The findings from the group were released this week in the journal Nature and shed light on the history of human migration, as well as potentially improve clinicians’ ability to treat disease.
The GenomeAsia 100K Consortium derives its name from the stated goal to sequence the genomes of 100,000 people across Asia. These data would significantly improve the scope and quality of genetic information for these populations and will help medical researchers and doctors better screen, understand and treat genetic diseases. There is also a great potential to determine how patients will respond to drugs.
With currently more than 1 million fully sequenced human genomes, it might seem that human genetic information has been well documented. However, there has been one gaping blind spot that has existed, and that regards the lack of ethnic diversity in the worldwide genomic library.

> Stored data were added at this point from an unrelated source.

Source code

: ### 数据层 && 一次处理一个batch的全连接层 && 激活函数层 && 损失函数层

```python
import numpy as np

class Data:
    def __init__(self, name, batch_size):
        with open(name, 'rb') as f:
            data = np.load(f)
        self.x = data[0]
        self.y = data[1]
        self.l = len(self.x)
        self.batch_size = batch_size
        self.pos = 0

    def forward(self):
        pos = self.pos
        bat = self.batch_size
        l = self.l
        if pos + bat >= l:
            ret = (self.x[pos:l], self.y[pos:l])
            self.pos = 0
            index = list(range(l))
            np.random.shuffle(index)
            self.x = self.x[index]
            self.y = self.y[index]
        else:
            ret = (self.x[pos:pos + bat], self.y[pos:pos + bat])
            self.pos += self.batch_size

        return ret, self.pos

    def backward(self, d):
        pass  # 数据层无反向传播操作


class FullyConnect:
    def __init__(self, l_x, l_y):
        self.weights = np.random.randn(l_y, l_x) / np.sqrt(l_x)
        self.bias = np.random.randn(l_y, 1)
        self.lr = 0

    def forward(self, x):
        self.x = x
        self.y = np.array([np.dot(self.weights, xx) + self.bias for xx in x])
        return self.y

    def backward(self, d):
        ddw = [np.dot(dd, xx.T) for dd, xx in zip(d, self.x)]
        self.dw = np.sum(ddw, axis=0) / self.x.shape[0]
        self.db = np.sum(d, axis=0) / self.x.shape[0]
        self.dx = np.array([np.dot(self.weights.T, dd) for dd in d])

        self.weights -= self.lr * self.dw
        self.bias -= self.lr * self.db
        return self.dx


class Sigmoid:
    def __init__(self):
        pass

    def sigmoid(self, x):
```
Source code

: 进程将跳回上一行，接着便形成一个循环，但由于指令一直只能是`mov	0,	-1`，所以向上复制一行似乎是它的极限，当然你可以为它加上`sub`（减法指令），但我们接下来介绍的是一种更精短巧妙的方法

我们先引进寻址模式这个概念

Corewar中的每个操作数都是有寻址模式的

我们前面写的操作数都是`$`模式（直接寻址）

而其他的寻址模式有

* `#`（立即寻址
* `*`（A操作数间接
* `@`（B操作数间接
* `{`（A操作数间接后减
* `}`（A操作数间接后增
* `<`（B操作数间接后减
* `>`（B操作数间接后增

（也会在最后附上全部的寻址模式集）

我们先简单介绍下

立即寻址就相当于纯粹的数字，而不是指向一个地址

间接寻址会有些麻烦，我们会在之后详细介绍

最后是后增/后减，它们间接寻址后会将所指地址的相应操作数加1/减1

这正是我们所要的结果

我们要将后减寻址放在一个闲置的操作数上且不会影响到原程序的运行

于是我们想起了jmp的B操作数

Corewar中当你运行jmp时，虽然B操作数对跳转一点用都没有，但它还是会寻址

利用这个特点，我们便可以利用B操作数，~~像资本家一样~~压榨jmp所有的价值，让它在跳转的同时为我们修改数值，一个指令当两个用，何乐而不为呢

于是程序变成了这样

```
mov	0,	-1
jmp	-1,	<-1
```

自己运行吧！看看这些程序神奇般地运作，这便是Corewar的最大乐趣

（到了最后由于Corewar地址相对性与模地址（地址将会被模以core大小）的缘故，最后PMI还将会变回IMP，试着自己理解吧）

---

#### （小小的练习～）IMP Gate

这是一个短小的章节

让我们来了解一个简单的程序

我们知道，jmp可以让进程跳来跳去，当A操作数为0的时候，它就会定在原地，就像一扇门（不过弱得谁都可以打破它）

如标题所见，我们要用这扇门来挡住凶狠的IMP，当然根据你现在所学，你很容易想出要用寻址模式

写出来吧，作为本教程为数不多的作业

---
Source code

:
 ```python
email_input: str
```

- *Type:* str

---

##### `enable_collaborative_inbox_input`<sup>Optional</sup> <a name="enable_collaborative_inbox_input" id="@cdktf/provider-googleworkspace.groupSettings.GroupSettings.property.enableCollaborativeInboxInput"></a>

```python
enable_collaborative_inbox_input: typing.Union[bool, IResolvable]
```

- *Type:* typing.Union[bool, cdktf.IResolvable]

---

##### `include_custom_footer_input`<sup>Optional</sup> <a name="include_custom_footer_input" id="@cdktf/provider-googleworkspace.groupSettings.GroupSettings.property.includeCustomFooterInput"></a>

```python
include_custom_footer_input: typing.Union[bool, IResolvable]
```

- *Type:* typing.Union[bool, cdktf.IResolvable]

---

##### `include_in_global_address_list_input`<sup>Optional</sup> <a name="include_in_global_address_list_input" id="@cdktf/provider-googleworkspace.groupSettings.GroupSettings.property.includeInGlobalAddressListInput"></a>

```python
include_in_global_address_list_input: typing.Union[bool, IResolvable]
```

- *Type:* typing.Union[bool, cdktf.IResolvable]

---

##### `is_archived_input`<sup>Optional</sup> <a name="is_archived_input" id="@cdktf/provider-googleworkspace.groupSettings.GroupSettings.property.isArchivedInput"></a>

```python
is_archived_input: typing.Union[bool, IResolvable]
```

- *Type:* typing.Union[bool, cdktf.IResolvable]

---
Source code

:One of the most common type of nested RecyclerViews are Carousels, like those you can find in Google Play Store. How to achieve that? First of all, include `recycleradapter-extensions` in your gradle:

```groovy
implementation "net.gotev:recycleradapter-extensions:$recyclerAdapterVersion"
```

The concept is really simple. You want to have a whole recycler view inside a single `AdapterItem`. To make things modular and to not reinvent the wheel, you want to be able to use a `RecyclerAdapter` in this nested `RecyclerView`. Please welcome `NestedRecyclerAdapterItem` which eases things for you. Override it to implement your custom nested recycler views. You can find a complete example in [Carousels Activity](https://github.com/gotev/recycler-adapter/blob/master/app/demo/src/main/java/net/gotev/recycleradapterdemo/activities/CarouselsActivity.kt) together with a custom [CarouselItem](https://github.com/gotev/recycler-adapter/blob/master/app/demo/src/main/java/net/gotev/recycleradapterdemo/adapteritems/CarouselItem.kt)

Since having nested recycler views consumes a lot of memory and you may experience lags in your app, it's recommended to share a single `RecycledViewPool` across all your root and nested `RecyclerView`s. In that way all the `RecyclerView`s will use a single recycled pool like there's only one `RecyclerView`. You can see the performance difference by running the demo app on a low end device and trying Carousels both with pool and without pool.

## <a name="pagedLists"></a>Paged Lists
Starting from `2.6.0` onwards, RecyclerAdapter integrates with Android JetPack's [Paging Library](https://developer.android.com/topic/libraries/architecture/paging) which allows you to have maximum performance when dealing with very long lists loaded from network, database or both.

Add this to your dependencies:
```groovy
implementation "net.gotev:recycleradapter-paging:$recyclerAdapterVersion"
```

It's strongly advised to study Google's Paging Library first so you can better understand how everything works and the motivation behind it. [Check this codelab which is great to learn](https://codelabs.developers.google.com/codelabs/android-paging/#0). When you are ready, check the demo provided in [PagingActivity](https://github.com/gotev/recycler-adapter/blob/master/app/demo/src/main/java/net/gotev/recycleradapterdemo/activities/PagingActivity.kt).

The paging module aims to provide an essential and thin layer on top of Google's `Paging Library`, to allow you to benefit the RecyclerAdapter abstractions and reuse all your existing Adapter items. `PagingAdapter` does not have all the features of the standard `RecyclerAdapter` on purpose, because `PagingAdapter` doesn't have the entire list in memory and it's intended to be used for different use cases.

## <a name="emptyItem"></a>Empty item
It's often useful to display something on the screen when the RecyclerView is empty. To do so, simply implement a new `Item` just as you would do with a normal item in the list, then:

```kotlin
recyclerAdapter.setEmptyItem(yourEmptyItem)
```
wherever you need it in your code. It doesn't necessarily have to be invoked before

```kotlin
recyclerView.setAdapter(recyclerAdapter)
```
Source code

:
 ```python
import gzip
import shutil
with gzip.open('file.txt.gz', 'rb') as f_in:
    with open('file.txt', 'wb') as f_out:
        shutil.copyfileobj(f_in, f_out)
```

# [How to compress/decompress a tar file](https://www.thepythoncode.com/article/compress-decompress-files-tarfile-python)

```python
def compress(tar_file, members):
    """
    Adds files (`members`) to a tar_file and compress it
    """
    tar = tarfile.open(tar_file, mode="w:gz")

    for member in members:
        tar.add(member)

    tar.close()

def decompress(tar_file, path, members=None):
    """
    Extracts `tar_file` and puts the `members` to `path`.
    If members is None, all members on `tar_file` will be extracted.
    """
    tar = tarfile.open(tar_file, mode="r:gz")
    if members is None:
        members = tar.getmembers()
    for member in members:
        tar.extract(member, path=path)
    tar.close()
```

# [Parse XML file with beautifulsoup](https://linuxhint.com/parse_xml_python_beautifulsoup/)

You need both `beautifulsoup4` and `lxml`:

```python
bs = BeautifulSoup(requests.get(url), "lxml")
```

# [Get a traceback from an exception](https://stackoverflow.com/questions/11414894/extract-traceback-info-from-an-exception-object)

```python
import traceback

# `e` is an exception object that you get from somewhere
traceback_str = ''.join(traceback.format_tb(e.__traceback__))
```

However, the bulk of genomic data that exists today are derived from individuals of European ancestry. Because these individuals are closely related compared to other populations from around the world, if an individual non-European descent were to compare their genomic data to this library, information specific to their ethnic group would be lacking.
Additionally, there are many natural genetic mutations among and between different populations, which partly explains why certain populations of different ancestry seem to have a greater risk of certain diseases. Creating a detailed genomic reference databases for Asian populations can be a great benefit to researchers and patients in all human populations, particularly those with rare diseases in Asia.
“Under-representation of Asian populations in genetic studies has meant that medical relevance for more than half of the human population is reduced,” said researcher Aakrosh Ratan, Ph.D., of UVA’s Department of Public Health Sciences. “The main goal of the project is to increase the number of people included in these genetic studies, primarily to boost our knowledge about medical genetics but also to understand human migration and human origins.”
One example of how having an adequate sub-library of Asian genomes was the ability to treat certain types of diabetes.
“MODY, which refers to maturity-onset diabetes of the young, [is] a rarer type of diabetes that usually develops before the age of 25, and often you do not require insulin,” Ratan said. “[Our study] showed…that if doctors wanted to treat patients in India with [suspected MODY], they would greatly benefit from having information about genetic mutations found in Indian populations to identify the genetic differences that could be causing the disease. If you only look in databases that contain mutation data from European individuals, you are more likely to see false-positive results, and you will find it harder to pinpoint the exact gene causing the disease.”
Not only does this research have the potential to shed light on the cause of diseases, but it will also help doctors better care for patients. For example, some groups may be more prone to an adverse reaction to a particular drug. Identifying the genes responsible could help doctors know which patient populations should be warned of their particular risk with that treatment.
“We also studied the genetic differences associated with an adverse reaction to several common drugs and were able to identify Asian populations that showed large variation in their response,” Ratan noted. “These reference databases are vital to predict or understand why some drugs should not be dispensed in certain dosages to people of certain populations.”
By increasing representation of the number of populations that can be searched for and researched on in the worldwide database of human genomes, and simply obtaining a more comprehensive library of the human genome, future scientists will hopefully also be able to better understand the genetics of disease in its entirety and be able to find treatments for patients that are truly personalized.